Why are investors flocking to bonds markets to buy assets with negative interest rates?
About one quarter of global bonds (US$17 trillion worth) now provide negative returns.
"In an uncertain environment people don't want to lose money so they go to bonds as a safe-haven, that's what's driven the demand," says Pie Funds chief executive Mike Taylor.
Bond markets can seem complex and difficult to understand. There's a counter intuitive aspect to the way they trade.
"The easiest way to look at it is that when the yield of the bond goes down, the price of a bond goes up," Taylor says. "It's opposite of what you might expect with shares.

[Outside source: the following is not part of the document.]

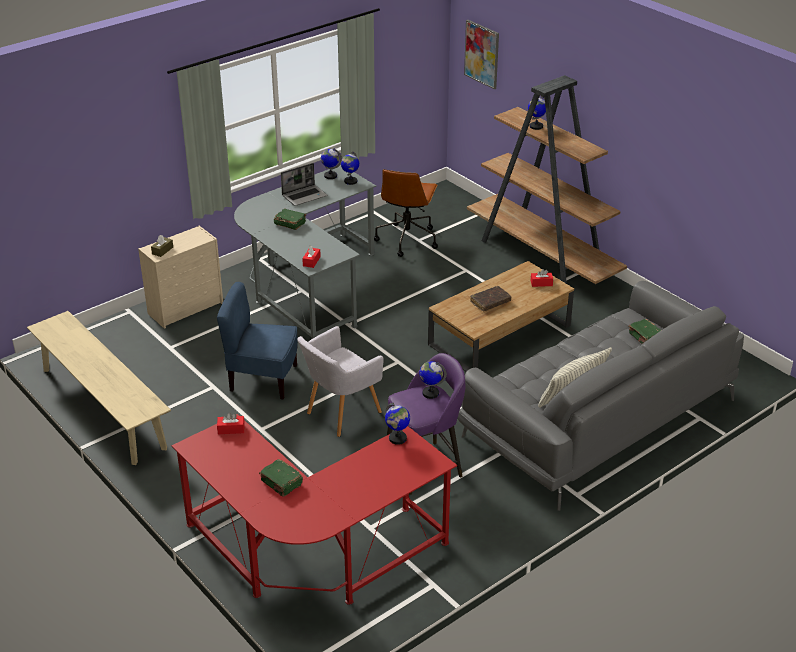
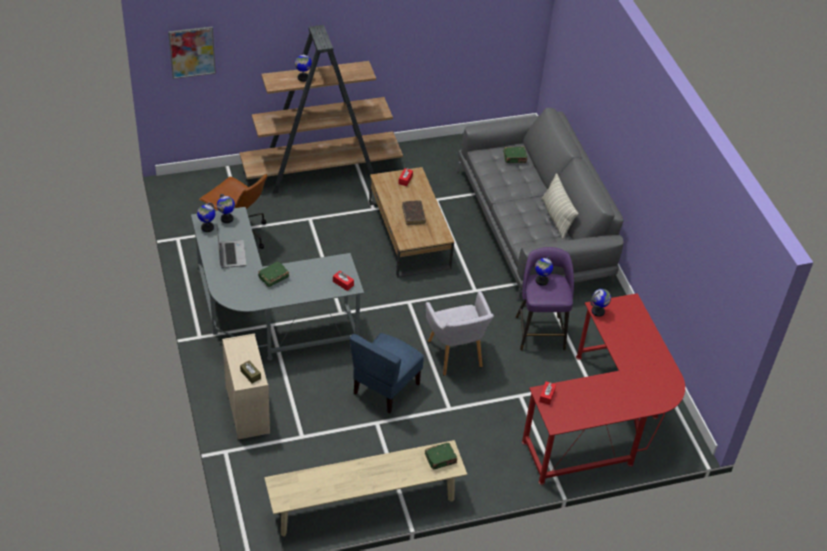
camera: 70 degrees left, 10 degrees up
green book [259,459,303,497] -> green book moved to [425,443,457,469]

It is important to remember that when you see media stories about US$17tn of negative-yielding bonds, they are not all being issued that way, he says.
"So not necessarily that many government bonds have been issued with a negative yield. They might be issued at, say, 1.5 per cent, but demand for those bonds is so strong that the price is pushed up and that means you're buying something that over a 10-year period will give you a negative return."
Investors are prepared to pay for certainty and because the demand for certainty is so high in the current market there are good returns being made even for low-yielding assets, Taylor says.
A good example is two 100-year bonds issued in recent years by Austria and Argentina.
If you bought the Austrian bond you would have doubled your money, even though the yield was just mid 2 per cent, because of the demand for that safer haven, Taylor says.
If you had bought an Argentinian bond you would have lost half your money - even though the yield was close to 8 per cent - because people think they won't be able to repay that.
"So there are risks with bonds, they are not always safer havens and people who are buying bonds with long-term maturity need to be a bit careful at the moment," he says.
"What happens if things don't turn out as badly as investors are expecting?"
The positive side is simply that the cost of borrowing is extremely low.
"For Kiwis it's good if you've got a mortgage," Taylor says.
Mortgages are at historic lows and that's good for consumers.
"In these Western economies that rely on the consumer, things just keep moving along. If you've still got a job, you've still got money, everything's hopefully ok," Taylor says.
What's less clear is how sustainable this will be.
"A decade ago we had a race to the bottom on equity markets, now we've got a race to the bottom in terms of interest rates and bond investors are doing very well out of that."
"It is concerning because when you get to this point you reach what in the industry we call TINA - there is no alternative."
Unless there is a major shift in the global economy - such as a resolution to the trade war - it looks like we would be in the same environment for some time yet, Taylor says.
"Economies will keep slowing and there will be pressure on rates to go lower."